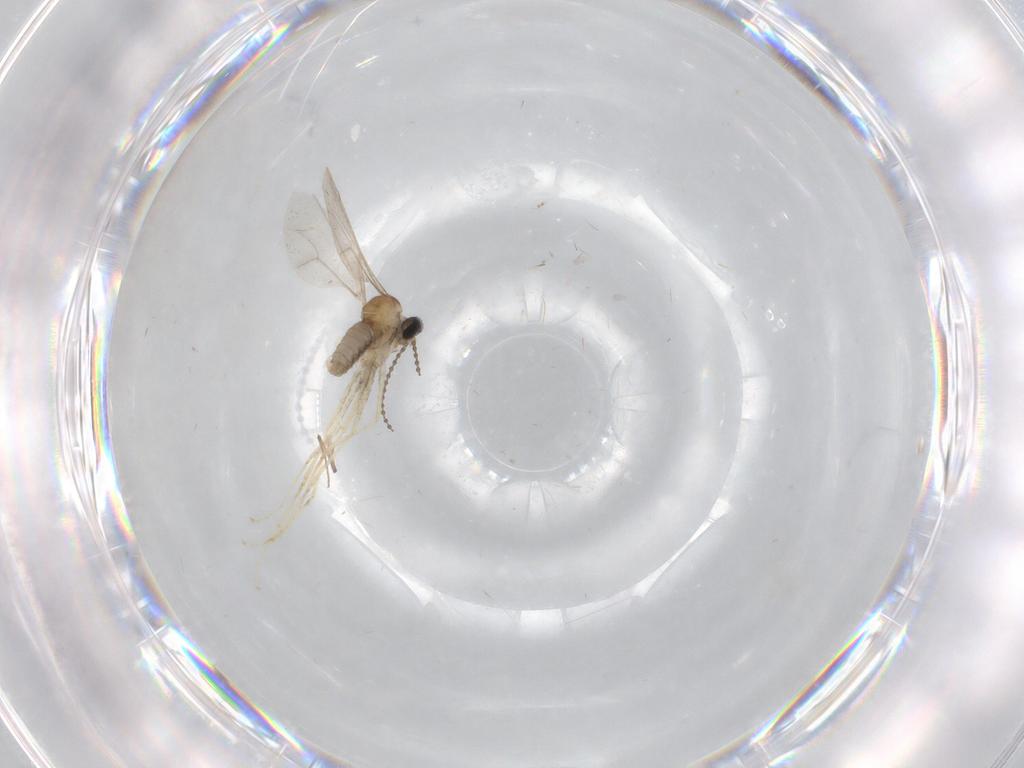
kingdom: Animalia
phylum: Arthropoda
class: Insecta
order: Diptera
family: Cecidomyiidae
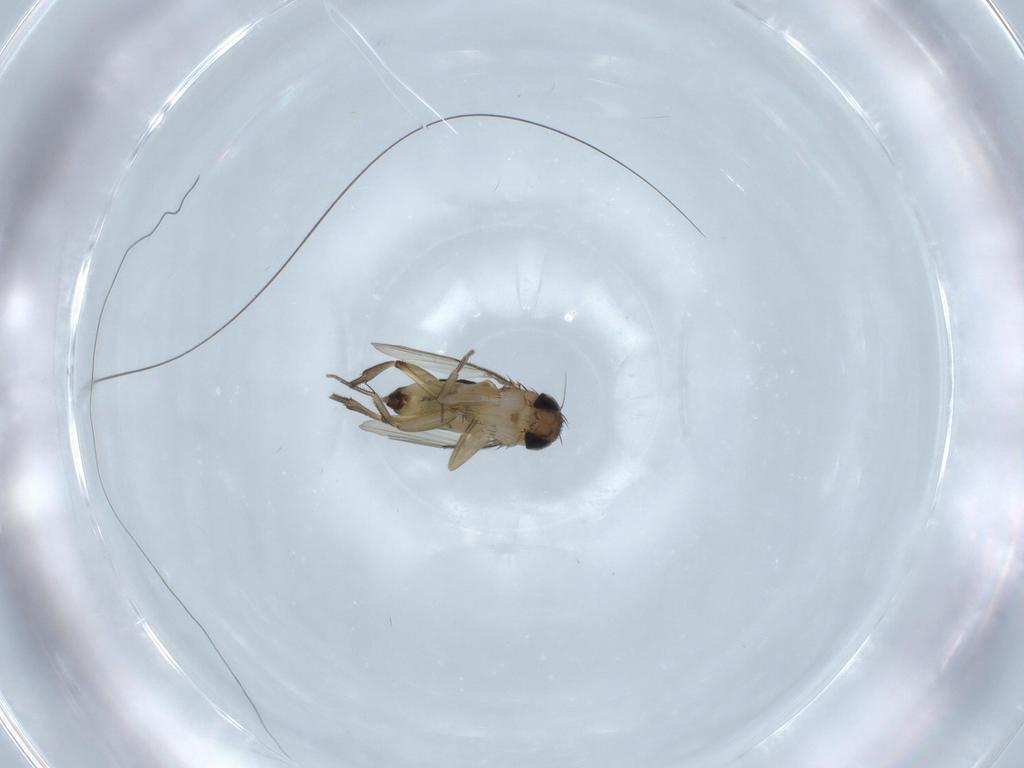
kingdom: Animalia
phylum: Arthropoda
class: Insecta
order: Diptera
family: Phoridae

____

▶ [YOUR INSTRUCTIONS] Can you give back every text line of the two items above, unchanged and in order, without the pictures?

▶ [WORKED ANSWER]
kingdom: Animalia
phylum: Arthropoda
class: Insecta
order: Diptera
family: Cecidomyiidae
kingdom: Animalia
phylum: Arthropoda
class: Insecta
order: Diptera
family: Phoridae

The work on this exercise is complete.